Si on prend l’exemple de la dépendance, les dépenses sont considérables lorsqu’on y est confronté. Regardez le coût d’une place en Ehpad sur plusieurs années. C’est encore plus vrai pour le handicap d’un enfant. Car il va falloir prendre soin de lui toute sa vie, y compris lorsqu’il sera à la retraite et que ses parents auront disparu. Aucune finance personnelle ne peut résister à cela. Et il y aura un impact sur toute la famille, y compris la fratrie.

La prévoyance couvre ainsi des risques qui peuvent devenir des catastrophes individuelles. Mais très concrètement, c’est aussi une façon d’augmenter le pouvoir d’achat des personnes concernées et de leur entourage, afin d’améliorer leur vie quotidienne. Et cela peut réduire les coûts de prise en charge pour la Sécurité sociale.

Un potentiel impact sur le déficit de la Sécurité sociale

En quoi la prévoyance permet-elle de limiter les dépenses de la « Sécu » ?

F-X. A. : En cas de décès, si vous disposez d’une garantie de rente éducation et de soutien à vos enfants, c’est toujours cela que l’assistance publique n’aura pas à prendre en charge. Autre exemple : si un handicap survient alors que vous êtes protégé pour ce risque, vous allez pouvoir bénéficier des derniers matériels, les plus sophistiqués. Et c’est toujours cela que la Sécurité sociale n’aura pas à financer.
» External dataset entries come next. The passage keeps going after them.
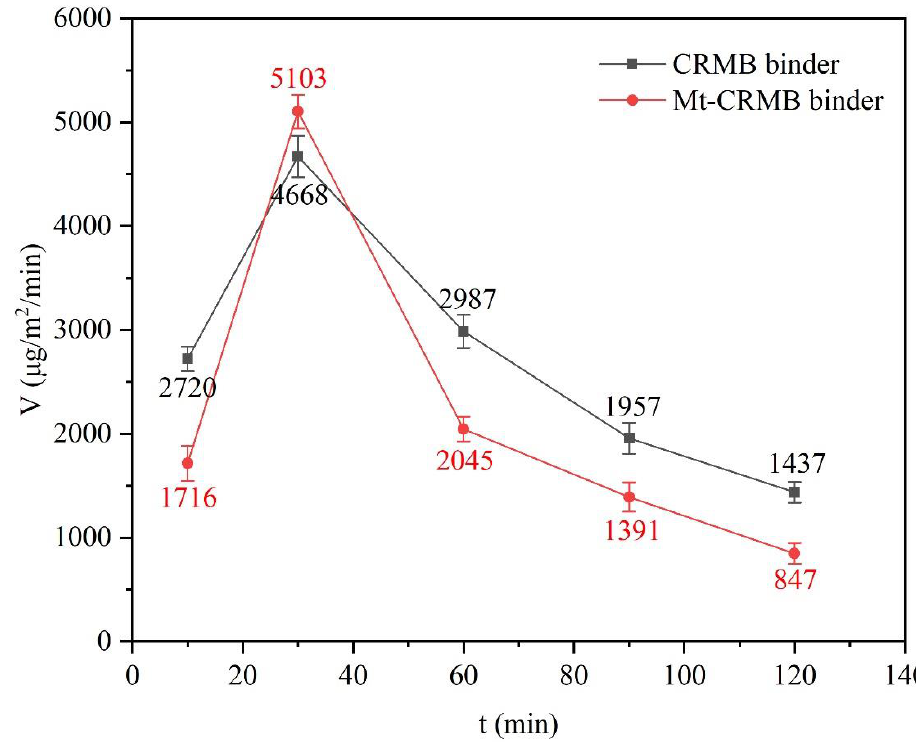
Figure 13. Total VOCs emission rates of CRMB and Mt-CRMB binders.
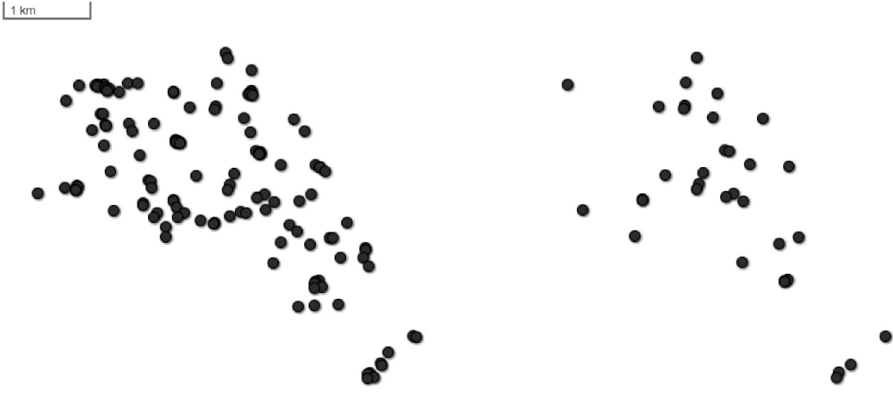
Figure 1. Distribution of all snapped trees ( left ) and the presence of nests of carpenter ant, Camponotus ligniperdus (Latreille, 1802), ( right ) in our study area in the Czech Republic.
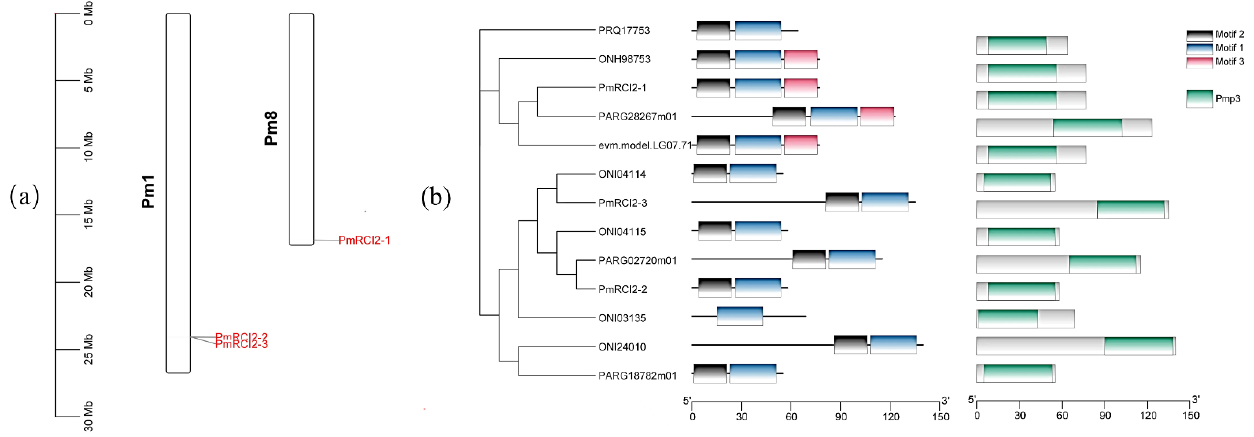
Figure 1. Gene locations and structures of RCI2s in Rosaceae. ( a ) Gene locations of PmRCI2s on the P. mume chromosome. ( b ) The motif composition and conserved domains were identified in RCI2s of P. mume , P. armeniaca , P. salicina , and P. persica .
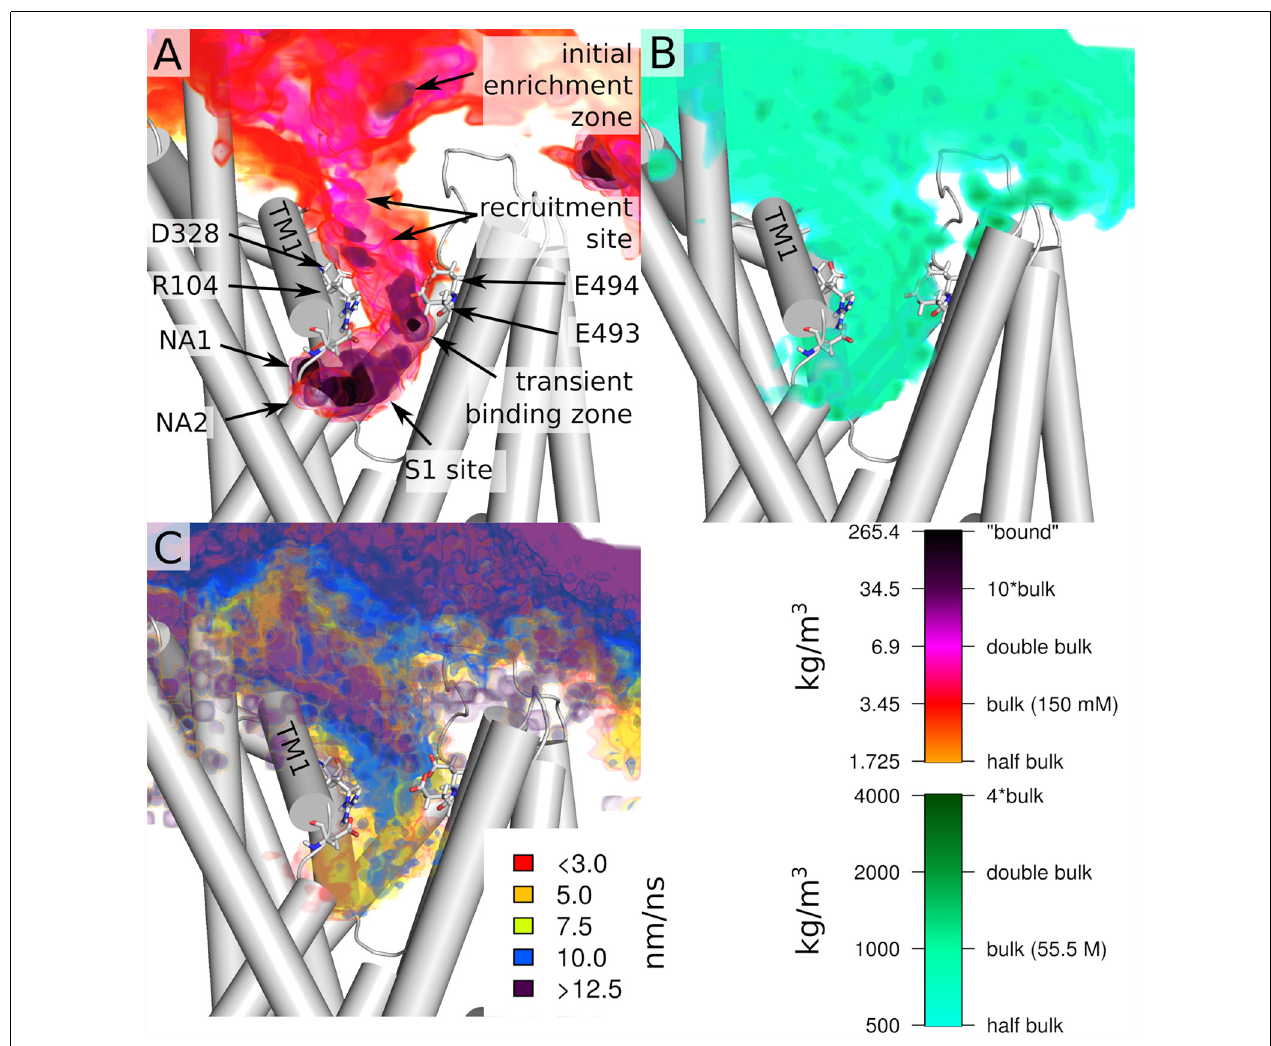
FIGURE 3 | Overview of the entry path of sodium ions. (A) Spatial density of sodium ion and (B) water at the protein extracellular interface and in the outer vestibule. (C) Velocity of sodium ion movements (displacement) at the extracellular interface and in the outer vestibule. All values are shown as colored volumes together with the starting structure of the first replica. Values are averages of all 51 trajectories, which were initially fitted by their C α atoms. Trajectories were analyzed every 5 ps for the spatial densities and every 10 ps for displacement. The spatial grids have a resolution of 0.1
La prévoyance est donc l’un des moyens de contenir l’explosion des dépenses de la Sécurité sociale et de mutualiser le plus largement possible le risque.

Quelques chiffres sur la prévoyance

1 Français sur 2 mal informé

Plus de la moitié des actifs ne connaissent pas leurs garanties de prévoyance. Et plus généralement, un Français sur deux se déclare « mal informé » dans ce domaine. Mais 80 % des Français sont favorables à ce que tous les actifs bénéficient d’une couverture prévoyance financée, au moins en partie, par leur employeur.

Source : étude ViaVoice pour le Groupe VYV, publiée en janvier 2023.

Le coût de l’imprévoyance : 15 milliards d’euros par an

L’imprévoyance est le total des prestations de prévoyance non versées aux familles confrontées à une maladie ou un accident, en raison d’une couverture insuffisante. Et son coût est estimé à 15 milliards d’euros par an.

Source : Observatoire de l’imprévoyance du Groupe VYV.

4 millions de seniors dépendants

En 2050, 4 millions de seniors devraient être en perte d'autonomie. Ils étaient 2,5 millions en 2015.

Source : Insee Première 2019.

Arrêts de travail longs : 9 % des salariés concernés

Au cours des trois dernières années, 9 % des salariés du privé et des agents de la fonction publique ont connu une période d’arrêt de travail de plus de 3 mois. La baisse de revenus est alors estimée à 27 % en moyenne.

Source : étude de l'institut Audirep pour l'Observatoire de l'imprévoyance du Groupe VYV, juillet 2023.